What you are asked to do >>
Write every line below out again, exactly as given, but leave out the pictures.

Segment Start: Information provided

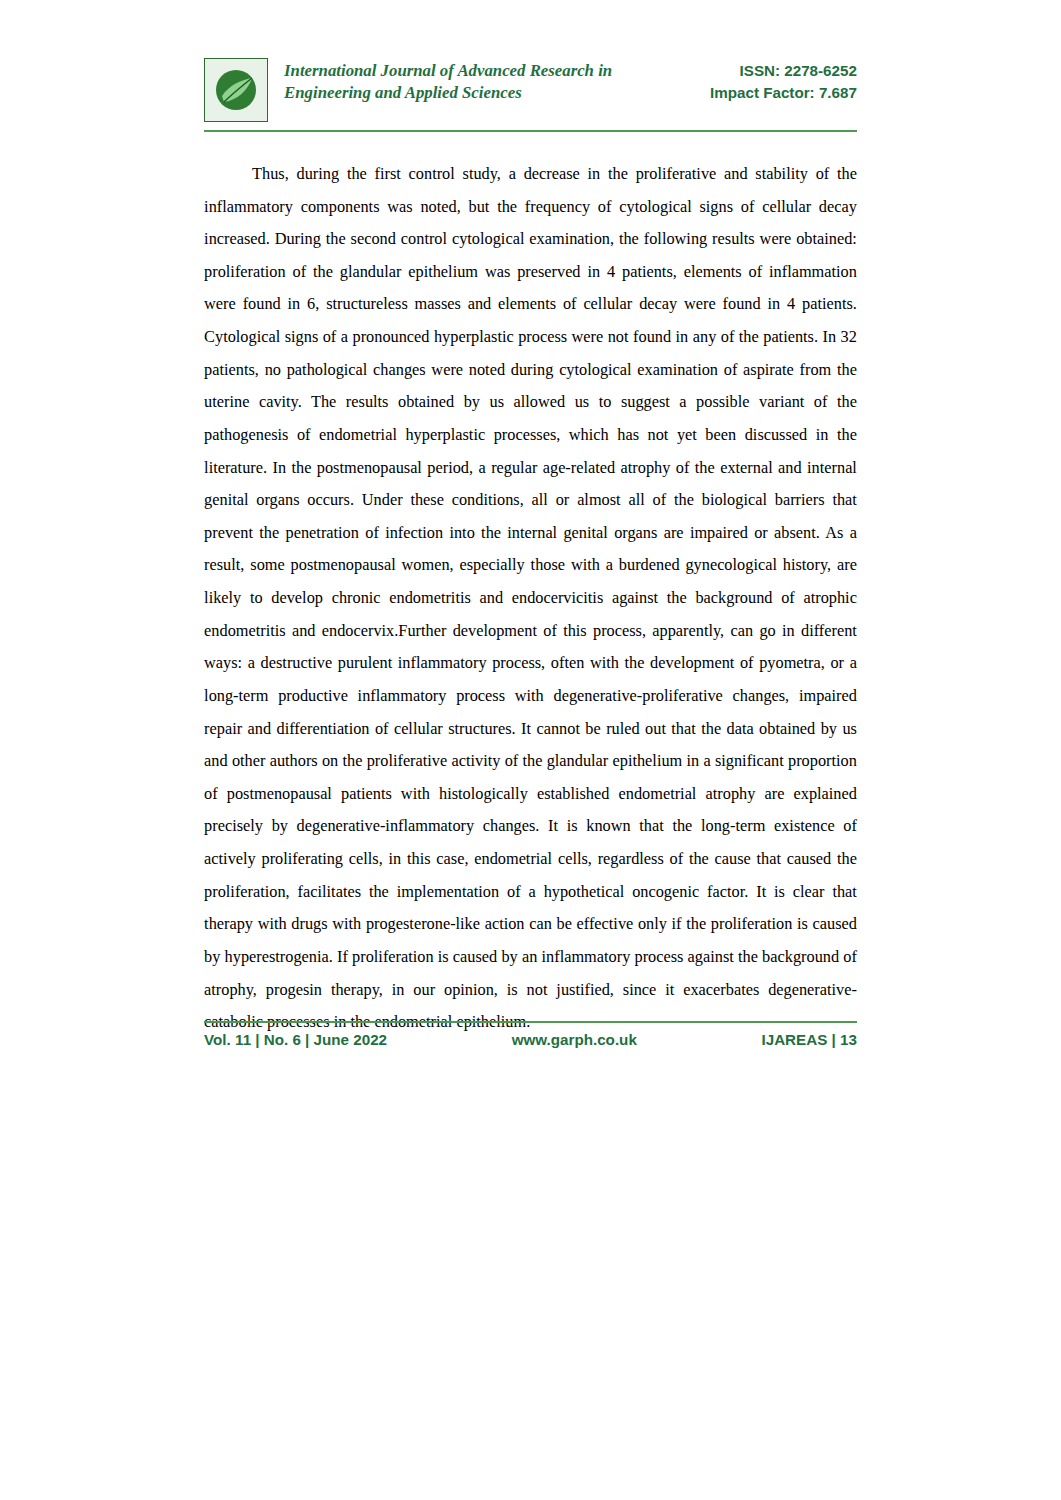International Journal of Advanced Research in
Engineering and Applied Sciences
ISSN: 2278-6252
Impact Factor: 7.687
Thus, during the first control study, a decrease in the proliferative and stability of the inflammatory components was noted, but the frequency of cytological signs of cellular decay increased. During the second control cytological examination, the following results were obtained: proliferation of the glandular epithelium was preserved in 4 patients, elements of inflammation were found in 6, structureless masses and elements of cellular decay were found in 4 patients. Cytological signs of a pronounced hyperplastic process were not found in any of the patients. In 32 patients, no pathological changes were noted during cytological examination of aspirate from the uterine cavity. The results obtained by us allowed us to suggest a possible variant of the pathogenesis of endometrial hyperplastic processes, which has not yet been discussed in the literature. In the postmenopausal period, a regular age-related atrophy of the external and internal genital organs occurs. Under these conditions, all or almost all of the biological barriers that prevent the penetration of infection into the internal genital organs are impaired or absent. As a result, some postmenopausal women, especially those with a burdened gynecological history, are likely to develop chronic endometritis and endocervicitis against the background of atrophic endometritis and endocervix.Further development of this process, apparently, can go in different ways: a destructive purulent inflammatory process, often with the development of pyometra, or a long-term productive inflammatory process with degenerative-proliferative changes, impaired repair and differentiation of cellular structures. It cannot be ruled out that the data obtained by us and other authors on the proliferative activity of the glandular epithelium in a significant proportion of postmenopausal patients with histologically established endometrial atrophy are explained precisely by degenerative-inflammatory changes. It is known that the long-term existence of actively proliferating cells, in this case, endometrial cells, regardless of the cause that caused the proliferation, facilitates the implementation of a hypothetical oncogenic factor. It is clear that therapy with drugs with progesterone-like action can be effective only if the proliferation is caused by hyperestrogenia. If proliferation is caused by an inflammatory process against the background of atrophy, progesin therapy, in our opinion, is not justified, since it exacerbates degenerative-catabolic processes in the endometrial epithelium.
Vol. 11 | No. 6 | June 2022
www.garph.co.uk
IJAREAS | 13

Segment End: Information provided

Response box >>
International Journal of Advanced Research in
Engineering and Applied Sciences
ISSN: 2278-6252
Impact Factor: 7.687
Thus, during the first control study, a decrease in the proliferative and stability of the inflammatory components was noted, but the frequency of cytological signs of cellular decay increased. During the second control cytological examination, the following results were obtained: proliferation of the glandular epithelium was preserved in 4 patients, elements of inflammation were found in 6, structureless masses and elements of cellular decay were found in 4 patients. Cytological signs of a pronounced hyperplastic process were not found in any of the patients. In 32 patients, no pathological changes were noted during cytological examination of aspirate from the uterine cavity. The results obtained by us allowed us to suggest a possible variant of the pathogenesis of endometrial hyperplastic processes, which has not yet been discussed in the literature. In the postmenopausal period, a regular age-related atrophy of the external and internal genital organs occurs. Under these conditions, all or almost all of the biological barriers that prevent the penetration of infection into the internal genital organs are impaired or absent. As a result, some postmenopausal women, especially those with a burdened gynecological history, are likely to develop chronic endometritis and endocervicitis against the background of atrophic endometritis and endocervix.Further development of this process, apparently, can go in different ways: a destructive purulent inflammatory process, often with the development of pyometra, or a long-term productive inflammatory process with degenerative-proliferative changes, impaired repair and differentiation of cellular structures. It cannot be ruled out that the data obtained by us and other authors on the proliferative activity of the glandular epithelium in a significant proportion of postmenopausal patients with histologically established endometrial atrophy are explained precisely by degenerative-inflammatory changes. It is known that the long-term existence of actively proliferating cells, in this case, endometrial cells, regardless of the cause that caused the proliferation, facilitates the implementation of a hypothetical oncogenic factor. It is clear that therapy with drugs with progesterone-like action can be effective only if the proliferation is caused by hyperestrogenia. If proliferation is caused by an inflammatory process against the background of atrophy, progesin therapy, in our opinion, is not justified, since it exacerbates degenerative-catabolic processes in the endometrial epithelium.
Vol. 11 | No. 6 | June 2022
www.garph.co.uk
IJAREAS | 13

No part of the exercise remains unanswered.